Problems and tasks:
A: In the blog excerpt, which game was being played when the N64 crashed as the save screen was opening?
B: Say whether each statement agrees with the blog excerpt, and quote the words that decide it. (i) The expansion pass was a gift from someone else. (ii) The writer already had the pack's only DLC for an owned game. (iii) The writer's old copy of Donkey Kong 64 works well.

Page excerpt:
Complicated Recollections of Kirby 64

As a small festive gift for myself, I decided to purchase the expansion pass to my Nintendo Online subscription. I already had the only DLC in the pack for a game I own, thanks to my hefty playtime on Animal Crossing, but I was excited by the idea of playing a bunch of my favorite Nintendo 64 games without needing to do my usual amount of coaxing, constant saving, and sacrificing to the Nintengods required to use my old, dusty, beat-up N64. I haven’t looked at it the same since that time I was playing through Paper Mario, got all the way through a save-less dungeon and boss fight combo, and then had the game crash/N64 shut off AS I WAS OPENING THE SAVE SCREEN TO SELECT A FILE TO SAVE TO. Definitely not still mad about that one. The only classic the expansion pass is missing that I feel a hankering to replay is Donkey Kong 64 and I’m used to ignoring that one since my old copy of the game doesn’t seem to work very well.

Entries provided:
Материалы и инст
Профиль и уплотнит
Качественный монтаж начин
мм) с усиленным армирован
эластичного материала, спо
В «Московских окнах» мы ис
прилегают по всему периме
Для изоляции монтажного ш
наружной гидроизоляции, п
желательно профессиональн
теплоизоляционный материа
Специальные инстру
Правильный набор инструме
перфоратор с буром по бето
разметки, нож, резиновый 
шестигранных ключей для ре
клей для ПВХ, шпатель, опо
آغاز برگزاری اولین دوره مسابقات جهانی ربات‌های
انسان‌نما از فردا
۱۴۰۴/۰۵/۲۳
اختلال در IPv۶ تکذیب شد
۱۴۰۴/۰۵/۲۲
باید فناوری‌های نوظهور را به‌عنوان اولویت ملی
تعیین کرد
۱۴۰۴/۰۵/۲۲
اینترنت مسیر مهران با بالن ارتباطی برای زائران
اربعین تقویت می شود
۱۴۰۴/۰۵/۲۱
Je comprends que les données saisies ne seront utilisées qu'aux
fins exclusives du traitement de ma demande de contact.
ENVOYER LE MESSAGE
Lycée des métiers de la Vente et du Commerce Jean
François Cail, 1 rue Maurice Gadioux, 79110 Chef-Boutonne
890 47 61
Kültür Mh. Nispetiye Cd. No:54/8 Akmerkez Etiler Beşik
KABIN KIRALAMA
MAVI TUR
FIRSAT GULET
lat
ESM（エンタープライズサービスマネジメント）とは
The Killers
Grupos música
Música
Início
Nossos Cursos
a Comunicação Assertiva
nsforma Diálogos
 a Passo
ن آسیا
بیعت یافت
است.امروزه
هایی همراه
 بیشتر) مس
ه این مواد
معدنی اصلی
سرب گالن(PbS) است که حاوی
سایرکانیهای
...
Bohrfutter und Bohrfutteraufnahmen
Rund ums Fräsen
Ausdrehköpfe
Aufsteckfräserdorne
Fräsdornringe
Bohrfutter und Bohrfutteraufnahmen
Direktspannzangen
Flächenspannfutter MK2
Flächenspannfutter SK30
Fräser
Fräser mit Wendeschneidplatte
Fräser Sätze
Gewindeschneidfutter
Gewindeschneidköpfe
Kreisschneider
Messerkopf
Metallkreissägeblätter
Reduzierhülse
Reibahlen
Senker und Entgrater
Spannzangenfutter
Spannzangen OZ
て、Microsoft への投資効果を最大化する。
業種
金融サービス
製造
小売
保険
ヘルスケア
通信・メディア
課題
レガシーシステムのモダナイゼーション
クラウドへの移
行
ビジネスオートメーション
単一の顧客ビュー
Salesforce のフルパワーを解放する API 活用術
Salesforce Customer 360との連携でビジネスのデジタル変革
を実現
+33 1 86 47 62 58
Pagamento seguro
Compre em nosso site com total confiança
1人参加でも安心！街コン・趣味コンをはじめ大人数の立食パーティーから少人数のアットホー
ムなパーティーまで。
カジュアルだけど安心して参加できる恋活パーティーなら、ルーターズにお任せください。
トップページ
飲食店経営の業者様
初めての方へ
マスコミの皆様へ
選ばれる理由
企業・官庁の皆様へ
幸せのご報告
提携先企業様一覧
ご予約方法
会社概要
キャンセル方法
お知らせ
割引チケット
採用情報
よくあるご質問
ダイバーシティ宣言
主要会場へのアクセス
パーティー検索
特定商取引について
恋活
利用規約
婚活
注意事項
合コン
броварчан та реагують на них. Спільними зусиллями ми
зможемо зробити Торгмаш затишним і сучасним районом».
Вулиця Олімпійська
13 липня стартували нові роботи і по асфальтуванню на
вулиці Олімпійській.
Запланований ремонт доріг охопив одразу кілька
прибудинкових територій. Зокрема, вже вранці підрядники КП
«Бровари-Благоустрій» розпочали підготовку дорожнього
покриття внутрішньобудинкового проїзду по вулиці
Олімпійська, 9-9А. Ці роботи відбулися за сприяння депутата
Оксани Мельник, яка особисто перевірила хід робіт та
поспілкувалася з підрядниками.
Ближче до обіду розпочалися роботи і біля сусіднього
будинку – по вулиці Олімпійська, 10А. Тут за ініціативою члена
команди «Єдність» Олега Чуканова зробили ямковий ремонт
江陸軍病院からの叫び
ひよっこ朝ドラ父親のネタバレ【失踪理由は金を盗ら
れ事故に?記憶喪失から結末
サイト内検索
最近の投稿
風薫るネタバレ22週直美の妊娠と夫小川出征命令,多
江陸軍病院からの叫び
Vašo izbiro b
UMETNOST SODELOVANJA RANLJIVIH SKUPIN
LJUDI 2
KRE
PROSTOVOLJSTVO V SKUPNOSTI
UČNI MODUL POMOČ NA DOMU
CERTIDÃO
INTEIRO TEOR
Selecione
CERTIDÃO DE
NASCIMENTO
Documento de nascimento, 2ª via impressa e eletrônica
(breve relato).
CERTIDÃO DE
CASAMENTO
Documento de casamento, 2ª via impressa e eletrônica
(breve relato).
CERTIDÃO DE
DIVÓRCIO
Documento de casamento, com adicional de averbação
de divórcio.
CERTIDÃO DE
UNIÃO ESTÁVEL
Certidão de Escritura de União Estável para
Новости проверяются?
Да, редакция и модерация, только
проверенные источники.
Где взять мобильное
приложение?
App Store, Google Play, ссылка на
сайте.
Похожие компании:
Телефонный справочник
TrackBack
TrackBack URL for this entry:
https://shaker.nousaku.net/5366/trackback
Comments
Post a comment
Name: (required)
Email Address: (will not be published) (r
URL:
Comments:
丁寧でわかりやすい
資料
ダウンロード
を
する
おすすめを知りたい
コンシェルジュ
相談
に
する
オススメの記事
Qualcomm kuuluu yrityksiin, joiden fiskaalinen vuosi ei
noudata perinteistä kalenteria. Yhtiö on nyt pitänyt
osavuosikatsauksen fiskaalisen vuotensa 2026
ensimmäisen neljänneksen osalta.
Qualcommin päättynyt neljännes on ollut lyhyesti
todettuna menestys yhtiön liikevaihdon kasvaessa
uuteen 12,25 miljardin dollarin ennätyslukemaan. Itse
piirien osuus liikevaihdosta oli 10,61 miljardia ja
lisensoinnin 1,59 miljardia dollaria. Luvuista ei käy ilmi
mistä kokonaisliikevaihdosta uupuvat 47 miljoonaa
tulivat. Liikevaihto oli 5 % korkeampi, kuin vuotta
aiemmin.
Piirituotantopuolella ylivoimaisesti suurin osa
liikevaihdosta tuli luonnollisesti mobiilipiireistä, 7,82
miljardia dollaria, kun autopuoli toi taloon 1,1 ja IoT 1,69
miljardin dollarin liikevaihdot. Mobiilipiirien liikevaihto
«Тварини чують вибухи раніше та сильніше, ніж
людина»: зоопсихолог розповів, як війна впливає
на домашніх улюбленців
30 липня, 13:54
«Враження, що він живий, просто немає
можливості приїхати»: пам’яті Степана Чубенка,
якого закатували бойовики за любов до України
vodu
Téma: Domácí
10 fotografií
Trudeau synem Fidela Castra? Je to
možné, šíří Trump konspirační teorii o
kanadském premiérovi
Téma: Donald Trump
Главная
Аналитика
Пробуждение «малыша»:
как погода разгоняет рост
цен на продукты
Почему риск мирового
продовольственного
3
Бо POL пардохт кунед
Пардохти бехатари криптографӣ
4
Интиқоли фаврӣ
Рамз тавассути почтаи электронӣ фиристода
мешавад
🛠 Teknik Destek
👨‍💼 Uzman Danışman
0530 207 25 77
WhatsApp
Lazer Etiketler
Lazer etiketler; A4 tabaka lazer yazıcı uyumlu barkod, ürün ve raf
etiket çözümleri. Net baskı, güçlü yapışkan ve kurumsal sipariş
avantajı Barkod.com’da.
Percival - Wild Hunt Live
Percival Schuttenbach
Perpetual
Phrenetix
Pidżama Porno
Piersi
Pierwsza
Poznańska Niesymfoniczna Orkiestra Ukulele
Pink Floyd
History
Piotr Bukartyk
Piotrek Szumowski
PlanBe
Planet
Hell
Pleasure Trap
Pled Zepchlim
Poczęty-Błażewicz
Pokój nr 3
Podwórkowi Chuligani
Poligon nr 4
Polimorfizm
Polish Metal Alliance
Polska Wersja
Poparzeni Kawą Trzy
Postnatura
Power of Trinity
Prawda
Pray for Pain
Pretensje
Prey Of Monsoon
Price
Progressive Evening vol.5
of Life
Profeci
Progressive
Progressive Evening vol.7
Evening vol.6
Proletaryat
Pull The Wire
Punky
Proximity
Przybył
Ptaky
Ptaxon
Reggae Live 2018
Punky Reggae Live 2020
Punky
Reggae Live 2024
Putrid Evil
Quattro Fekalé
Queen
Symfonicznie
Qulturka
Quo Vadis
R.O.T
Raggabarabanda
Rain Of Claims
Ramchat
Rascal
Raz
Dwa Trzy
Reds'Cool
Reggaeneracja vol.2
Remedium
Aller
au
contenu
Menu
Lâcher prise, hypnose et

Task-by-task results:
A: Paper Mario

B:
(i) No: "As a small festive gift for myself"
(ii) Yes: "I already had the only DLC in the pack for a game I own"
(iii) No: "my old copy of the game doesn’t seem to work very well"